The judicial system (or judicial branch) of Egypt is an independent branch of the Egyptian government which includes both secular and religious courts. The Judiciary of Egypt has a general legal system composed of District Courts, Primary Courts, Courts of Appeal, and the Court of Cassation, in order of supremacy. These courts hear most civil and criminal issues, with the Court of Cassation acting as a supreme court for matters within the general system's jurisdiction.
There are also several exceptional courts, such as Family Courts, the Supreme Constitutional Court, Economic Courts, and Administrative Courts. These courts hear only specific matters and were created in order to streamline the legal process.
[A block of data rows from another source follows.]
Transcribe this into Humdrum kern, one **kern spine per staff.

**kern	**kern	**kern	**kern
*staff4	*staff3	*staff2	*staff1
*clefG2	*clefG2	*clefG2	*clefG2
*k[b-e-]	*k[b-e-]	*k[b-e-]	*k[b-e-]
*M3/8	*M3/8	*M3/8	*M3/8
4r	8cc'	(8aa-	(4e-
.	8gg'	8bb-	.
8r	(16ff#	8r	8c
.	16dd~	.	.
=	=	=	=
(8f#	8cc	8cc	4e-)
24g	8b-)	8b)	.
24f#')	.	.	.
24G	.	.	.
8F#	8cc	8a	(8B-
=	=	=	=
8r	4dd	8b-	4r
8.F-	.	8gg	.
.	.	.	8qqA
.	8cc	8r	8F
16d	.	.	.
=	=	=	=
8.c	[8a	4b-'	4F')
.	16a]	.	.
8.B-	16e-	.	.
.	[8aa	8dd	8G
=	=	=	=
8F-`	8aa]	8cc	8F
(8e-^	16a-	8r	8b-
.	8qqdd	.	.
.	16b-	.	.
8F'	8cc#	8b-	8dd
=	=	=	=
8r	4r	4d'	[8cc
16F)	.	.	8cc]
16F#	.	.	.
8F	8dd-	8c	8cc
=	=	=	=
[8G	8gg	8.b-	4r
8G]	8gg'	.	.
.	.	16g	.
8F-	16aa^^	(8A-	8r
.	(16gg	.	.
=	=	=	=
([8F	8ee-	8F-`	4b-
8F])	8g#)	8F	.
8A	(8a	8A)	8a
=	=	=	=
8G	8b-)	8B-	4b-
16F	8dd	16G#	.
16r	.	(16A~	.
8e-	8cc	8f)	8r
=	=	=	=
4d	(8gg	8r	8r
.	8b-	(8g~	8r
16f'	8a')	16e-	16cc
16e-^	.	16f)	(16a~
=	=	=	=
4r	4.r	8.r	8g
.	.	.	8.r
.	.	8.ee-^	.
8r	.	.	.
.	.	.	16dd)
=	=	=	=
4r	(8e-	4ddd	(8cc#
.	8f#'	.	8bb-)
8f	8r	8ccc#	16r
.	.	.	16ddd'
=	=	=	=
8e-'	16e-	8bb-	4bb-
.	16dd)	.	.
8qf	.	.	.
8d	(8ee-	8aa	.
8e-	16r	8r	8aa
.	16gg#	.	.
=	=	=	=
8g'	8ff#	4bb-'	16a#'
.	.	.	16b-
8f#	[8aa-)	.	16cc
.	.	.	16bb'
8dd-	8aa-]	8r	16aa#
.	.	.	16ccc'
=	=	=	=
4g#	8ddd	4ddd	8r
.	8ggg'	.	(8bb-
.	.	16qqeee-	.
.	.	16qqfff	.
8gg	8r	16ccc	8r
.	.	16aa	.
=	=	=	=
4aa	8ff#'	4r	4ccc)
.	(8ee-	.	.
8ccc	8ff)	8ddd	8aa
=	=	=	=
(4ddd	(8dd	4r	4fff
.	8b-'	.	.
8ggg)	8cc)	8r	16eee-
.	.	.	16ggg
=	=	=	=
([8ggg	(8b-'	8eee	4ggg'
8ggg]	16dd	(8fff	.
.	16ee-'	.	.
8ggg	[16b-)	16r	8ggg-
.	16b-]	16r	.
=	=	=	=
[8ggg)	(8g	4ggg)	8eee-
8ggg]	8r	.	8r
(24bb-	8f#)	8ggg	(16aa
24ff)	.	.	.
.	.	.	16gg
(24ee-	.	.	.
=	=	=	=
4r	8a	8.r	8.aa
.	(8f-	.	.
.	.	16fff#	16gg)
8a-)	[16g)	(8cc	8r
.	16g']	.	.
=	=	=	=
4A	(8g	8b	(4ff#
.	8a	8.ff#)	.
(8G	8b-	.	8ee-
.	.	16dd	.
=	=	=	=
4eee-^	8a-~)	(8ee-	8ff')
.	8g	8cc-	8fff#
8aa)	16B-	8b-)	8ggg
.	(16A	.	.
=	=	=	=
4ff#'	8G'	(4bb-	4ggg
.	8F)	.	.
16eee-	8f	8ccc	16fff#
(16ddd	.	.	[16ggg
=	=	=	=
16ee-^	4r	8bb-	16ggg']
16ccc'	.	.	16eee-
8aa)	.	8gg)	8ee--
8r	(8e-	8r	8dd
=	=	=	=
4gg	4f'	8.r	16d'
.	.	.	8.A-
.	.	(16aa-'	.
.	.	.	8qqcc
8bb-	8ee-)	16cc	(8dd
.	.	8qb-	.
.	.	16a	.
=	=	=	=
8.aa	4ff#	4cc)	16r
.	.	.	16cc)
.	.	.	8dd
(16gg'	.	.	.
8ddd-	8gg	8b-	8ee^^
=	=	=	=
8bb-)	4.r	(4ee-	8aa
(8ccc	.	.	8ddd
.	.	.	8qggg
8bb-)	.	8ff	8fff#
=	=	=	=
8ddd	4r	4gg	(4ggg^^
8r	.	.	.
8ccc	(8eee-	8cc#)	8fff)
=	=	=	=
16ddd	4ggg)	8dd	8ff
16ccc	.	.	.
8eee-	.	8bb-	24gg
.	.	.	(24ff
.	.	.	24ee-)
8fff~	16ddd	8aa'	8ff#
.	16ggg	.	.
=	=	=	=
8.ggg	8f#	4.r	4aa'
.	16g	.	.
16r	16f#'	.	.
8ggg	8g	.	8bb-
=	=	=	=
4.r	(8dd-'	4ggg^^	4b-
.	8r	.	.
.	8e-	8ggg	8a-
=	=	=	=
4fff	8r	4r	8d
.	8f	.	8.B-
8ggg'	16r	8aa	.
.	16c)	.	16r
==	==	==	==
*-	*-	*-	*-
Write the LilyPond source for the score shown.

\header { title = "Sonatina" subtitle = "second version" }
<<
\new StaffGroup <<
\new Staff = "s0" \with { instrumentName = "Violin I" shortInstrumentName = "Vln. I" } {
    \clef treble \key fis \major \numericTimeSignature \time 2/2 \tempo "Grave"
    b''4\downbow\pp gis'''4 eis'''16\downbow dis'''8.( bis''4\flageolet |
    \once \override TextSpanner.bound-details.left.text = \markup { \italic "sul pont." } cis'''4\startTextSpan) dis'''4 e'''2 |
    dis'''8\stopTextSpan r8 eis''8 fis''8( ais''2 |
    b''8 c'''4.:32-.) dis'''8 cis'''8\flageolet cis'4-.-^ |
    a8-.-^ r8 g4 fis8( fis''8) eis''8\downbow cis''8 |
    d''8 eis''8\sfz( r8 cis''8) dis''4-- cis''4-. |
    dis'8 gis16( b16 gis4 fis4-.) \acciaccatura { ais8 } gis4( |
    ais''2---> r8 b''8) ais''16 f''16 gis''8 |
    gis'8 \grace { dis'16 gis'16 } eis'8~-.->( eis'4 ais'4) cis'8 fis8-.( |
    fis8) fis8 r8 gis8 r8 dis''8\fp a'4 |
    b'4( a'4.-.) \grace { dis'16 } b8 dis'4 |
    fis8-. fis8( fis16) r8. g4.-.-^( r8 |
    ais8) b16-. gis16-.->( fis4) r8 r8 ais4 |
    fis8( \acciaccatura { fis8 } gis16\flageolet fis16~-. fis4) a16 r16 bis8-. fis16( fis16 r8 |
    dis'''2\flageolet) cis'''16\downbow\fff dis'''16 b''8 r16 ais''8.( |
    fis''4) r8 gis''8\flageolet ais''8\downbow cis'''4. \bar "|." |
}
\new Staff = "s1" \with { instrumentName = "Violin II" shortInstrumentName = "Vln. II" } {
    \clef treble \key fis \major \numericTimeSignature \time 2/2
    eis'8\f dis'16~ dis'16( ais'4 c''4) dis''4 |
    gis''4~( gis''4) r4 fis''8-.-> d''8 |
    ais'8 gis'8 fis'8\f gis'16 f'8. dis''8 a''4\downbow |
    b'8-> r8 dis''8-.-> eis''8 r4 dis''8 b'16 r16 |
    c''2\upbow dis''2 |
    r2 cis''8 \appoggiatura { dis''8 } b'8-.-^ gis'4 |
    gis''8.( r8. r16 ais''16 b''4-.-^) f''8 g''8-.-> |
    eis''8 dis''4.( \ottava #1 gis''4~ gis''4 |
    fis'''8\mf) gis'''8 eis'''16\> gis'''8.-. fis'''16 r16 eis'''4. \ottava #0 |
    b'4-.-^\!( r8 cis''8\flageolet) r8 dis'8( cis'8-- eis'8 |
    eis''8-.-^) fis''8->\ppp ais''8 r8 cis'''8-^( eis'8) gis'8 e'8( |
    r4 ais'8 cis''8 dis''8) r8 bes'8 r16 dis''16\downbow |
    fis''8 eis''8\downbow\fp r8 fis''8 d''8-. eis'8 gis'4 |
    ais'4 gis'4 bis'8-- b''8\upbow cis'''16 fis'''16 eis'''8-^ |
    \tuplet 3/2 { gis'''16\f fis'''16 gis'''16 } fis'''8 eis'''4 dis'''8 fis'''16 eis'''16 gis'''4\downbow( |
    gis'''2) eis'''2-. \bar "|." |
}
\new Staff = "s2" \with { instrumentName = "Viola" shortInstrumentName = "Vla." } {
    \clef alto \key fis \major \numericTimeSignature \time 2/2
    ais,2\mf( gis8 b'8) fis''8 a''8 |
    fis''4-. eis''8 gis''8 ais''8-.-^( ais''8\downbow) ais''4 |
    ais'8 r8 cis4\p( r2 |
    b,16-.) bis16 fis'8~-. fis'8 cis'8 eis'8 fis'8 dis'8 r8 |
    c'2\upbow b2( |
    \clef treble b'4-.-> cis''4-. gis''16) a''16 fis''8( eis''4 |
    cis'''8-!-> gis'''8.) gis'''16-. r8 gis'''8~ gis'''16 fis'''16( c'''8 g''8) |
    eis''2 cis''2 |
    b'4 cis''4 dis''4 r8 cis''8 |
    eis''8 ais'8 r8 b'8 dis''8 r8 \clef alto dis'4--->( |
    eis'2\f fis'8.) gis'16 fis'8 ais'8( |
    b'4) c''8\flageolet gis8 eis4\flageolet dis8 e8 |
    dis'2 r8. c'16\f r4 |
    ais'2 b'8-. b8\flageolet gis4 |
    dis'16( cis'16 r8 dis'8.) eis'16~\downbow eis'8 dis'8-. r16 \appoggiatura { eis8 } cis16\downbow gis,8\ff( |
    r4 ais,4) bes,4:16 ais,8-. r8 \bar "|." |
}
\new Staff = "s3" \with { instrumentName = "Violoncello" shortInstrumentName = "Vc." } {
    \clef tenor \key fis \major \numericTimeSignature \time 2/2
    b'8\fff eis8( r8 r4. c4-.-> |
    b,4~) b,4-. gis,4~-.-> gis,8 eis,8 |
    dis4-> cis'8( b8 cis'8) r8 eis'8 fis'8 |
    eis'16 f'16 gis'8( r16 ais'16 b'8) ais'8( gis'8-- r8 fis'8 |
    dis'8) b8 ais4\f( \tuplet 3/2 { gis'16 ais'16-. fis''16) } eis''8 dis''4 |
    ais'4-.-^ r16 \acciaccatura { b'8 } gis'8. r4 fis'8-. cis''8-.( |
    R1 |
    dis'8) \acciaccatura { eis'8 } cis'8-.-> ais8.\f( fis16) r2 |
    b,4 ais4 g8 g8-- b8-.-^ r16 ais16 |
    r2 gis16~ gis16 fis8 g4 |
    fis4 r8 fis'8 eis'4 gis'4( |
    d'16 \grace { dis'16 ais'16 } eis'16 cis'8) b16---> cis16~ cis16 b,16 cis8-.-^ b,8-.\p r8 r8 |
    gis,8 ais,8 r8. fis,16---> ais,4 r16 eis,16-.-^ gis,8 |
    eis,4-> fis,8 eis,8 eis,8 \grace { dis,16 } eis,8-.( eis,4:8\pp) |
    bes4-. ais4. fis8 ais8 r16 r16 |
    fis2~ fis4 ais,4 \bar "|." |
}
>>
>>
The Supreme Constitutional Court hears matters regarding the constitutionality of laws and regulations, and is not a general court of last resort. It also decides on negative and positive conflicts of jurisdiction.
Two special legal entities also exist, the Egyptian State Lawsuits Authority, and the Public Prosecutors. The Egyptian State Lawsuits Authority represents the Arab Republic of Egypt in all international courts and tribunals. It has the authority to plead on Egypt's behalf, and is involved in cases regarding State owned entities. The Public Prosecutor system is based on the french Parquet system, and Public Prosecutors are responsible for taking part in both the investigation and prosecution of crimes. [1] [3]
The criminal code listed three main categories of crime: contraventions (minor offenses), misdemeanors (offenses punishable by imprisonment or fines), and felonies (offenses punishable by penal servitude or death).